Set exercise 1: In the climate comments, what does every climate model show about drastic proposed cuts to anthropogenic CO2?
Set exercise 2: In the climate comments, substitute "cooling trends" for "warming trends" in the passage that begins at the words "What began the" and stops after "you believe them?".

Document section:
--- START ---

That's the problem here. We may think we do, but we obviously don't know the cause or timing or magnitude. All we have is a supposed solution. BUT, if it were economically and technically possible to "[slow] the use of coal and [go] to greener sources of energy" there would be people (like Google) rushing out there to do it and get rich. Instead we find Google giving up the idea, Warren Buffet giving up the idea, and only because of government mandates and subsidies do we have wind and solar on even the modest scale we do. Even WITH some unforeseen technology breakthrough, the conversion to it would be economically prohibitive unless drawn out over several decades. Now /maybe/ if the Greenies would let us build nuclear power plants... but even that would take billions of dollars and decades. AND WHY? Every climate model shows that even drastic proposed cuts to anthropogenic CO2 have an almost insignificant effect on temperature 100 years out. And that assumes the models are correct! So even if we correctly prognosticate the problem (catastrophic, i.e. higher than what is beneficial, global warming in 2100), we've got the wrong solution!

jerrye92002 said...

Joel, if you knew anything about the scientific process you would know for certain that the "Theory of CAGW" is simply a hypothesis, and doesn't become a working theory (worthy as a basis of public policy) until actual data matches the predictions made from the hypothesis, 85 years from now.

What began the warming? Gee, I don't know, maybe the same thing that caused the last 1000 or so warming trends in global history-- the sun and Earth's natural cycles? SOME who have been "studying this" have reached exactly those conclusions. Why don't you believe them?

--- END ---

Provided records:

--- START ---

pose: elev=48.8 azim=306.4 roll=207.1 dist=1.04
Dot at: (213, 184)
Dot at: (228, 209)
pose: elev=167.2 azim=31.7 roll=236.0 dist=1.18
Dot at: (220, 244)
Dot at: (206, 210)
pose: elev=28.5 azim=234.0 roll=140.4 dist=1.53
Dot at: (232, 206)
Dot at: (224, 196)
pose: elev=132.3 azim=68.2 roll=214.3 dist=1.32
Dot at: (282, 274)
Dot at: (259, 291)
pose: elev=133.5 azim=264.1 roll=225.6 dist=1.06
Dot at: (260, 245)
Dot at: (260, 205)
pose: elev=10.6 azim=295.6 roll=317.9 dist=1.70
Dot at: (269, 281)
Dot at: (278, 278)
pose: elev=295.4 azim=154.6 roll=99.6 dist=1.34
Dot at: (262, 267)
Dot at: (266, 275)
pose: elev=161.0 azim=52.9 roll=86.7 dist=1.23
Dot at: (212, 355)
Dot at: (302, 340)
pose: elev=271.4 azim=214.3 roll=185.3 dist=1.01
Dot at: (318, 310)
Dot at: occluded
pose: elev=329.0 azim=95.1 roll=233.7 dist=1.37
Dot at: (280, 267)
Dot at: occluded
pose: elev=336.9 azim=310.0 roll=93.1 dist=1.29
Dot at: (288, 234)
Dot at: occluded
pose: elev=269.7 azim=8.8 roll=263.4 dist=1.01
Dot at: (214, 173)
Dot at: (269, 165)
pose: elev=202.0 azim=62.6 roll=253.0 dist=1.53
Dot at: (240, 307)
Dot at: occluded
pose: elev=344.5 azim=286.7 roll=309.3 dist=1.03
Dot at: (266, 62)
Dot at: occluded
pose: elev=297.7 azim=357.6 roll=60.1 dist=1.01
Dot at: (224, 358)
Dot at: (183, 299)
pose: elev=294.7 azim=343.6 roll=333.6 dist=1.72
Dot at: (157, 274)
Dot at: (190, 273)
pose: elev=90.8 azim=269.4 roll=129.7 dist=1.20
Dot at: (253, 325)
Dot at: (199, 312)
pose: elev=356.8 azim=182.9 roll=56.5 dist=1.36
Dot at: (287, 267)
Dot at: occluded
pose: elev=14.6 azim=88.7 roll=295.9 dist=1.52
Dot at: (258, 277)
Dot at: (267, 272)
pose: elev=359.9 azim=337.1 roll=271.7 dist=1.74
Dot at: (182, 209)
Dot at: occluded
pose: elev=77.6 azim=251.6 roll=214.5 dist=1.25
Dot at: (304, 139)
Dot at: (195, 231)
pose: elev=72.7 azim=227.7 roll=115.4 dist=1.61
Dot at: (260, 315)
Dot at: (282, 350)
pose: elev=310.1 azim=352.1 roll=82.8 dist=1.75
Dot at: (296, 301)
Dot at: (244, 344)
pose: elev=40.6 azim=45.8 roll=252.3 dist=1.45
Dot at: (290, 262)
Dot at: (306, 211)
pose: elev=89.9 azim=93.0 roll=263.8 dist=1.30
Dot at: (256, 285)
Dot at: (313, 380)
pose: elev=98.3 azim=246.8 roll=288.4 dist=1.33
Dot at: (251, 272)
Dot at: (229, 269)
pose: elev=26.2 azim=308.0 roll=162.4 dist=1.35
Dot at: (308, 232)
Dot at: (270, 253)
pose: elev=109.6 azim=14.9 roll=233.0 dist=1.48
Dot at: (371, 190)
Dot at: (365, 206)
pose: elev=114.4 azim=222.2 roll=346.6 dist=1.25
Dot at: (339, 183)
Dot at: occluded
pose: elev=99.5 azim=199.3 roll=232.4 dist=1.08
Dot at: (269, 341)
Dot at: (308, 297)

--- END ---

Right answer 1: They have an almost insignificant effect on temperature 100 years out.

Right answer 2:
What began the warming? Gee, I don't know, maybe the same thing that caused the last 1000 or so cooling trends in global history-- the sun and Earth's natural cycles? SOME who have been "studying this" have reached exactly those conclusions. Why don't you believe them?